• Task directions
Search the data below for the string "第六届秋季中国DDGS大会邀请函". Extract every line that contains it.

Transcribed page contents
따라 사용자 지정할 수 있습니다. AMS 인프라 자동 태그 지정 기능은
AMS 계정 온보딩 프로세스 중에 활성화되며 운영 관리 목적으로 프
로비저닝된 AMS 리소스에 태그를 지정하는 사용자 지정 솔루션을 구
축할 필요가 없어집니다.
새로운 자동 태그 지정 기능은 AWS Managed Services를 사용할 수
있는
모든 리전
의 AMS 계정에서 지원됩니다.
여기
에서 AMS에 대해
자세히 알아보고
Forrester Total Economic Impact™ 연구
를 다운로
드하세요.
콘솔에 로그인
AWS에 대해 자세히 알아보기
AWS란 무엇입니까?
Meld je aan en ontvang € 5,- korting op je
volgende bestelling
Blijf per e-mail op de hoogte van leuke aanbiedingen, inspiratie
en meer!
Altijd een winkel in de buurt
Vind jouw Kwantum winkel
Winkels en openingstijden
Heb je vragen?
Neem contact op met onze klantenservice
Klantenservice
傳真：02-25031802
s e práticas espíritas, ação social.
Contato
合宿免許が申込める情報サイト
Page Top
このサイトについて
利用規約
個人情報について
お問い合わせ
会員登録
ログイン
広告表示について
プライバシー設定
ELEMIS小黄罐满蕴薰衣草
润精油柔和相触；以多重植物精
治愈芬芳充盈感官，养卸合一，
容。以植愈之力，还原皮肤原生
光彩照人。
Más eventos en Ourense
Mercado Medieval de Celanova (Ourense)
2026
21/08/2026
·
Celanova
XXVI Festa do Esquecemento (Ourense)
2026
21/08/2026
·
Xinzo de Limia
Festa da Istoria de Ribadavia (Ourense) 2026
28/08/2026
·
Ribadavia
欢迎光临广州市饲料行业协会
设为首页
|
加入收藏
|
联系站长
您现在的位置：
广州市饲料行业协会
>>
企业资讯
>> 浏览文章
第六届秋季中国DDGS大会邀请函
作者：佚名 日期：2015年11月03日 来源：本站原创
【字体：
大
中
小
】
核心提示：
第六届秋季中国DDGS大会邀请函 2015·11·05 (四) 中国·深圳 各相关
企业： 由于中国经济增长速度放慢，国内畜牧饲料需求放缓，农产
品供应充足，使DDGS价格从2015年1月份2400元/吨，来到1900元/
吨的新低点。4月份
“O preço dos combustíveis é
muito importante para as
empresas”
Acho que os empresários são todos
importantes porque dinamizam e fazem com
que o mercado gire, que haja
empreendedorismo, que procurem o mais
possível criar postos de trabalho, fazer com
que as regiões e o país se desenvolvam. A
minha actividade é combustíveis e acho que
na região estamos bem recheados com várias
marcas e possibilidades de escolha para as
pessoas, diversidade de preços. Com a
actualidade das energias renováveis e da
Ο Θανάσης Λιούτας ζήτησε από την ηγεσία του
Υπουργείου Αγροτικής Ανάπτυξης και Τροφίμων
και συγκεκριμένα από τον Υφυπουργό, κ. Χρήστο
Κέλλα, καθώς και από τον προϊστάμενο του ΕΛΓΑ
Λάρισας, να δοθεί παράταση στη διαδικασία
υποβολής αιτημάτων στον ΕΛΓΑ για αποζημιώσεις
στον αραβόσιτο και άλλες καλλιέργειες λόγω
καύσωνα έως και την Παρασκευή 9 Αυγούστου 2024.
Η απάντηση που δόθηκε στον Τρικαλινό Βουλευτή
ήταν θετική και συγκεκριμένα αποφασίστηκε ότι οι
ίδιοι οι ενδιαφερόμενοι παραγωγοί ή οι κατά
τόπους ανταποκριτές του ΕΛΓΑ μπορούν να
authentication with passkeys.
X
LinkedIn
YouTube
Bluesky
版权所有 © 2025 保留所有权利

• Answer to the problem
第六届秋季中国DDGS大会邀请函
第六届秋季中国DDGS大会邀请函 2015·11·05 (四) 中国·深圳 各相关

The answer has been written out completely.